Closed
Description
I have encountered an issue with the csv parser, pandas.io.parser.read_csv. I get segmentation fault or UnicodeDecodeError when reading a csv-file in chunks and it seems like that the problem depends on the size of the chunks.
Consider the following code:
import codecs
import csv
import pandas as pd
def create_csv_file(columns, rows):
csv_file_name = 'csv_test_file.csv'
with codecs.open(csv_file_name, mode='w', encoding='utf_8') as csv_file:
csv_writer = csv.writer(csv_file, delimiter=',')
for row in xrange(rows):
csv_writer.writerow(
[float(row)] * columns)
return csv_file_name
def main():
"""
"""
columns = 20
rows = 10000
chunksize = 999
csv_file_name = create_csv_file(columns, rows)
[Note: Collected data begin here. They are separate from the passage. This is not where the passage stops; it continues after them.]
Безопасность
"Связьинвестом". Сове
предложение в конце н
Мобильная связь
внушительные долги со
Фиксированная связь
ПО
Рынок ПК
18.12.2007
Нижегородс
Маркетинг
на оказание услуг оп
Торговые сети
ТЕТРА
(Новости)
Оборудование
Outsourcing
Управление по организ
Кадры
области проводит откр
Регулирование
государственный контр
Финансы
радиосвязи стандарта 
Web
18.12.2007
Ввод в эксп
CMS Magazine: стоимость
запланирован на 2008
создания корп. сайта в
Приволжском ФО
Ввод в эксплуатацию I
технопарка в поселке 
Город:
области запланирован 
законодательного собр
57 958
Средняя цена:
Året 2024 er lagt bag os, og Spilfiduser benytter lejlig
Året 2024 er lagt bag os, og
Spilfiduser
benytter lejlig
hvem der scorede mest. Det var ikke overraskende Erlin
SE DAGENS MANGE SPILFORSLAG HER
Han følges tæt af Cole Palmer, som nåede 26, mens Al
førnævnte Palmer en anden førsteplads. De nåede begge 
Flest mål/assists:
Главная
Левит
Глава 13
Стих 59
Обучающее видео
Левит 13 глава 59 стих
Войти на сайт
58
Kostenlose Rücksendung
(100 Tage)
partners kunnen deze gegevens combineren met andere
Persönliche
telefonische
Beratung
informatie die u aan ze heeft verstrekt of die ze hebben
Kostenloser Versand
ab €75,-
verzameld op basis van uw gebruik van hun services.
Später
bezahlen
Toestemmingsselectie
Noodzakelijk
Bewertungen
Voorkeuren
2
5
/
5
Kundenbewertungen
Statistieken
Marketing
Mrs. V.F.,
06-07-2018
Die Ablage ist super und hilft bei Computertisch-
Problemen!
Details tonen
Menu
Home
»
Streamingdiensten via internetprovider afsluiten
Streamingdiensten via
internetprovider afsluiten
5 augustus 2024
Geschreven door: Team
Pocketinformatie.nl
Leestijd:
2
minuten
reader = pd.io.parsers.read_csv(csv_file_name,
header=None,
chunksize=chunksize,
encoding='utf_8')
for x, dataframe in enumerate(reader, 1):
print x * chunksize
if __name__ == "__main__":
main()
I get segmentation fault from the attached code, when the chunksize is 999 rows. If the chunksize is decreased to 998 rows, I instead get an UnicodeDecodeError. If the chunksize is increased to 1000 rows there are no problems of reading the csv-file. My first guess was that the problem appears when the last chunk include too few rows, but I was surprised when reading of the csv-file with the following setting,
columns = 20
rows = 1000
chunksize = 99
worked properly.